Faithfully repeat each entry below, minus the pictures.

--- MATERIAL TO PROCESS ---

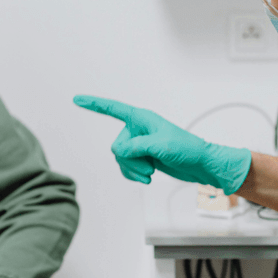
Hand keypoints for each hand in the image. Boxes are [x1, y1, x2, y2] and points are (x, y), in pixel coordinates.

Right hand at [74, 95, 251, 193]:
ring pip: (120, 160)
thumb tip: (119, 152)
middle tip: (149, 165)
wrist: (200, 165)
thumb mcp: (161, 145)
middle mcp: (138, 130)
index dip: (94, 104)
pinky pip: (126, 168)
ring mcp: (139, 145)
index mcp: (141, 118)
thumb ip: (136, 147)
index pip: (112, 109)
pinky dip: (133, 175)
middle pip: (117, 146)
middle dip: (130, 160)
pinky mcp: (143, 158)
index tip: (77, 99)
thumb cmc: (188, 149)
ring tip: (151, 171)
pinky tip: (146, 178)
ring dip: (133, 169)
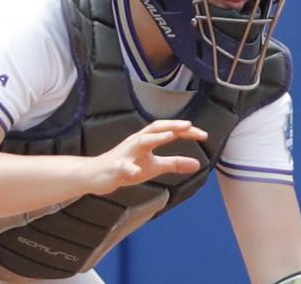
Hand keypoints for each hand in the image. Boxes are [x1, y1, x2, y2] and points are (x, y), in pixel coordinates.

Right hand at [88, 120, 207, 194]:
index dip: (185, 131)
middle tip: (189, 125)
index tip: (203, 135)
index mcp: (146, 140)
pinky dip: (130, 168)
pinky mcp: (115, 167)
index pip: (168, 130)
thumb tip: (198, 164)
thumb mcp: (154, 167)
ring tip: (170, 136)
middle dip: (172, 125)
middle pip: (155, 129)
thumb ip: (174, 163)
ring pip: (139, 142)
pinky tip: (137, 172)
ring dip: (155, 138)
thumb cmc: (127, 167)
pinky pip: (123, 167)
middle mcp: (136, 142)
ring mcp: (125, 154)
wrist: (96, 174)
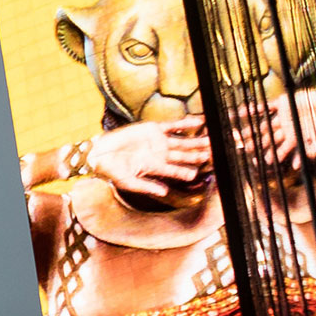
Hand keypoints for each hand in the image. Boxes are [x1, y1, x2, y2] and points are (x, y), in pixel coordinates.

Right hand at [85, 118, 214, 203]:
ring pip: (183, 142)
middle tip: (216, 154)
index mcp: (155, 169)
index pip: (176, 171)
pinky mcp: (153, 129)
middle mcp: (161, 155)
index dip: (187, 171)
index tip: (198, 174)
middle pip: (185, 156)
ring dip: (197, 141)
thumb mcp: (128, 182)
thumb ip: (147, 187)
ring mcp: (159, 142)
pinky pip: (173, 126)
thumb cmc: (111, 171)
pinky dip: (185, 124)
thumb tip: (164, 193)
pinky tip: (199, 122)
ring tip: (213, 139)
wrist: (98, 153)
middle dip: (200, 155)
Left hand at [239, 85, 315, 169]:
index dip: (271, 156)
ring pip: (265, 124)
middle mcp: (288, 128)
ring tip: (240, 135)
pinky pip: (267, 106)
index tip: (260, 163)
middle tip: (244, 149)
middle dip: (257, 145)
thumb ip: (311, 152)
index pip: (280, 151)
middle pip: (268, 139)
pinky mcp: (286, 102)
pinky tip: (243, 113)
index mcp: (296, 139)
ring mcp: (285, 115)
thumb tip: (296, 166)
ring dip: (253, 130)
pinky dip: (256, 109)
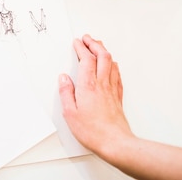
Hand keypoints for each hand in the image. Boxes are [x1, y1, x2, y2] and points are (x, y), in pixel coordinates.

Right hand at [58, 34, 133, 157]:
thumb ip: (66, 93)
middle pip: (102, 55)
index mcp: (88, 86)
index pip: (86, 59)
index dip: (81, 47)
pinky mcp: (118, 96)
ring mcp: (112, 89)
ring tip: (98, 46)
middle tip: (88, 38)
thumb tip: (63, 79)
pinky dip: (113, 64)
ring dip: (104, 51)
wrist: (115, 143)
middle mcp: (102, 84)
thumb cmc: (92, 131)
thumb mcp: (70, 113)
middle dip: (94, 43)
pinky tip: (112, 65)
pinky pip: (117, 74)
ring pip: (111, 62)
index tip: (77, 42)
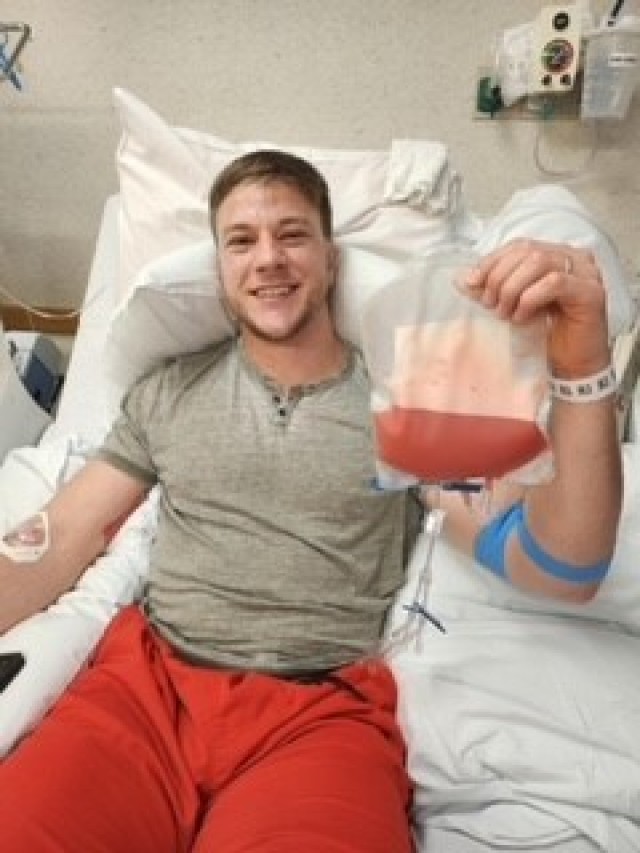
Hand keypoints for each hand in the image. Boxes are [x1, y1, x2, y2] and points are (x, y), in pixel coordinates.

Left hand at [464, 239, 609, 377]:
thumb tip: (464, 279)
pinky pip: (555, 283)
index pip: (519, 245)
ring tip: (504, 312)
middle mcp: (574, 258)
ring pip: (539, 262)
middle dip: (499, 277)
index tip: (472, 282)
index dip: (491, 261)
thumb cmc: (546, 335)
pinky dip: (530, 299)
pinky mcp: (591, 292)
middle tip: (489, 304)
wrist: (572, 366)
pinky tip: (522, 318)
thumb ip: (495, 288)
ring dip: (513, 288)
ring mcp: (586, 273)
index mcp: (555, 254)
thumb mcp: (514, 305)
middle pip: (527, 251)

---

▶ **COMPLETED TASK**:
Hand keypoints for each hand in the image. Boxes are [x1, y1, x2, y2] and points are (x, y), in pixel coordinates.

Right hand at [74, 95, 251, 193]:
ring pip: (120, 160)
thumb tip: (119, 152)
middle tip: (149, 165)
wrist: (200, 165)
thumb mcp: (161, 145)
middle mcp: (138, 130)
index dip: (94, 104)
pinky pip: (126, 168)
ring mcp: (139, 145)
index mcp: (141, 118)
thumb ip: (136, 147)
index pip: (112, 109)
pinky dip: (133, 175)
middle pip: (117, 146)
middle dip: (130, 160)
pinky mcp: (143, 158)
index tip: (77, 99)
thumb cmc: (188, 149)
ring tip: (151, 171)
pinky tip: (146, 178)
ring dip: (133, 169)
Hand keypoints for each hand in the image. Boxes are [x1, y1, x2, y2] and points are (x, y), in pixel coordinates.

Right hand at [88, 120, 207, 194]:
index dip: (185, 131)
middle tip: (189, 125)
index tip: (203, 135)
index mcp: (146, 140)
pinky dip: (130, 168)
pinky mcp: (115, 167)
index pip: (168, 130)
thumb tip: (198, 164)
thumb mcp: (154, 167)
ring tip: (170, 136)
middle dip: (172, 125)
middle pip: (155, 129)
thumb ip: (174, 163)
ring pip: (139, 142)
pinky tip: (137, 172)
ring dip: (155, 138)
thumb cmc: (127, 167)
pinky pip: (123, 167)
middle mcp: (136, 142)
ring mcp: (125, 154)
wrist: (96, 174)
Hand keypoints for each hand in the image. Boxes are [x1, y1, x2, y2] and points are (x, y), in pixel coordinates.

Right hand at [85, 118, 214, 203]:
ring pip: (183, 142)
middle tip: (216, 154)
index mcp: (155, 169)
index pip: (176, 171)
pinky mcp: (153, 129)
middle mcp: (161, 155)
index dip: (187, 171)
index tip: (198, 174)
middle pip: (185, 156)
ring dip: (197, 141)
thumb mcp: (128, 182)
thumb ip: (147, 187)
ring mcp: (159, 142)
pinky pip: (173, 126)
thumb cmc: (111, 171)
pinky dip: (185, 124)
thumb tip: (164, 193)
pinky tip: (199, 122)
ring tip: (213, 139)
wrist: (98, 153)
middle dip: (200, 155)
Left hand at [239, 85, 315, 169]:
index dip: (271, 156)
ring pip: (265, 124)
middle mcp: (288, 128)
ring tip: (240, 135)
pinky pip: (267, 106)
index tip: (260, 163)
middle tip: (244, 149)
middle dip: (257, 145)
thumb ip: (311, 152)
index pip: (280, 151)
middle pip: (268, 139)
pinky mcp: (286, 102)
pinky tip: (243, 113)
index mcp: (296, 139)
ring mcp: (285, 115)
thumb tip: (296, 166)
ring dip: (253, 130)
pinky dip: (256, 109)
Hand keypoints for each hand in the image. Boxes are [x1, y1, x2, y2] and points are (x, y), in pixel coordinates.

Right hand at [58, 34, 133, 157]:
thumb ip: (66, 93)
middle pip: (102, 55)
index mcp: (88, 86)
index pip: (86, 59)
index dip: (81, 47)
pinky mcp: (118, 96)
ring mcp: (112, 89)
ring tip: (98, 46)
middle tip: (88, 38)
thumb tip: (63, 79)
pinky dip: (113, 64)
ring dip: (104, 51)
wrist: (115, 143)
middle mcp: (102, 84)
thumb cmc: (92, 131)
thumb mcp: (70, 113)
middle dip: (94, 43)
pinky tip: (112, 65)
pinky pip: (117, 74)
ring pip: (111, 62)
index tip: (77, 42)
Hand keypoints for each hand in the image. Boxes are [x1, y1, x2, y2] and points are (x, y), in pixel coordinates.

Left hand at [464, 239, 609, 377]:
thumb tip: (464, 279)
pinky pip: (555, 283)
index pip: (519, 245)
ring tip: (504, 312)
middle mcp: (574, 258)
ring pip: (539, 262)
middle dip: (499, 277)
index tip: (472, 282)
index dip: (491, 261)
thumb cmc: (546, 335)
pinky dip: (530, 299)
pinky mcp: (591, 292)
middle tip: (489, 304)
wrist: (572, 366)
pinky tip: (522, 318)
thumb ip: (495, 288)
ring dip: (513, 288)
ring mcp: (586, 273)
index mcp: (555, 254)
thumb mcp: (514, 305)
middle pip: (527, 251)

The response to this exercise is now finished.